AUTHOR=González-Blanco Gretter , García-Rivera Guillermina , Talmás-Rohana Patricia , Orozco Ester , Galindo-Rosales José Manuel , Vélez Cristina , Salucedo-Cárdenas Odila , Azuara-Liceaga Elisa , Rodríguez-Rodríguez Mario Alberto , Nozaki Tomoyoshi , Valdés Jesús
TITLE=An Unusual U2AF2 Inhibits Splicing and Attenuates the Virulence of the Human Protozoan Parasite Entamoeba histolytica
JOURNAL=Frontiers in Cellular and Infection Microbiology
VOLUME=12
YEAR=2022
URL=https://www.frontiersin.org/journals/cellular-and-infection-microbiology/articles/10.3389/fcimb.2022.888428
DOI=10.3389/fcimb.2022.888428
ISSN=2235-2988
ABSTRACT=
E. histolytica is the etiological agent of intestinal amebiasis and liver abscesses, which still poses public health threat globally.
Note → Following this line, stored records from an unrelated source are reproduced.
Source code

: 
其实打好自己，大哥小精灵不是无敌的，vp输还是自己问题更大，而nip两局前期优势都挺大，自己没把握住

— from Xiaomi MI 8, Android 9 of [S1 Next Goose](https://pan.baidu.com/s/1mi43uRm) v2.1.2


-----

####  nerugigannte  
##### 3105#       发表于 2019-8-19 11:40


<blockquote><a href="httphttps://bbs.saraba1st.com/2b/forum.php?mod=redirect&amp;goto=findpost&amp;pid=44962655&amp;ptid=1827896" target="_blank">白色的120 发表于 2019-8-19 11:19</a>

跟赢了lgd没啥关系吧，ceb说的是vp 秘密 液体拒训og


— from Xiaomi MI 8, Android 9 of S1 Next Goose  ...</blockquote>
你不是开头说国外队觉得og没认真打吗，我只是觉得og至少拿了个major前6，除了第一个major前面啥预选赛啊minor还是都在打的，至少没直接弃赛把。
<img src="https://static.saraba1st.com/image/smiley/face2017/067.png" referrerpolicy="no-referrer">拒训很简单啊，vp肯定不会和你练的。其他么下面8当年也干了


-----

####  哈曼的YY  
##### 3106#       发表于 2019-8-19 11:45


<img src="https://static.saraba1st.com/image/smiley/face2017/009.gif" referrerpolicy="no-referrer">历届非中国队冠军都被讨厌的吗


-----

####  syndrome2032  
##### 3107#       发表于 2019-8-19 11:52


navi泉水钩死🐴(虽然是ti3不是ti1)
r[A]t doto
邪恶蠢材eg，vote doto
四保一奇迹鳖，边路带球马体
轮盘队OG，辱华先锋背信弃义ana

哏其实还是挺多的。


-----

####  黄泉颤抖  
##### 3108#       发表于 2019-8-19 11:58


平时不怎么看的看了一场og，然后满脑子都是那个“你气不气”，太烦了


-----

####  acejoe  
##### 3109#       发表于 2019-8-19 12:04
Metronidazole is the drug of choice against amebiasis. However, metronidazole-resistant amoebic clinical isolates and strains have been reported recently, challenging the efforts for amebiasis eradication. In search of alternative treatments, E. histolytica transcriptomes have shown the association of genes involved in RNA metabolism with the virulence of the parasite. Among the upregulated genes in amoebic liver abscesses are the splicing factors EhU2AF2 and a paralog of EhSF3B1. For this reason and because EhU2AF2 contains unusual KH-QUA2 (84KQ) motifs in its lengthened C-terminus domain, here we investigated how the role of EhU2AF2 in pre-mRNA processing impacts the virulence of the parasite. We found that 84KQ is involved in splicing inhibition/intron retention of several virulence and non-virulence-related genes. The 84KQ domain interacts with the same domain of the constitutive splicing factor SF1 (SF1KQ), both in solution and when SF1KQ is bound to branchpoint signal RNA probes. The 84KQ–SF1KQ interaction prevents splicing complex E to A transition, thus inhibiting splicing. Surprisingly, the deletion of the 84KQ domain in EhU2AF2 amoeba transformants increased splicing and enhanced the in vitro and in vivo virulence phenotypes. We conclude that the interaction of the 84KQ and SF1KQ domains, probably involving additional factors, tunes down Entamoeba virulence by favoring intron retention.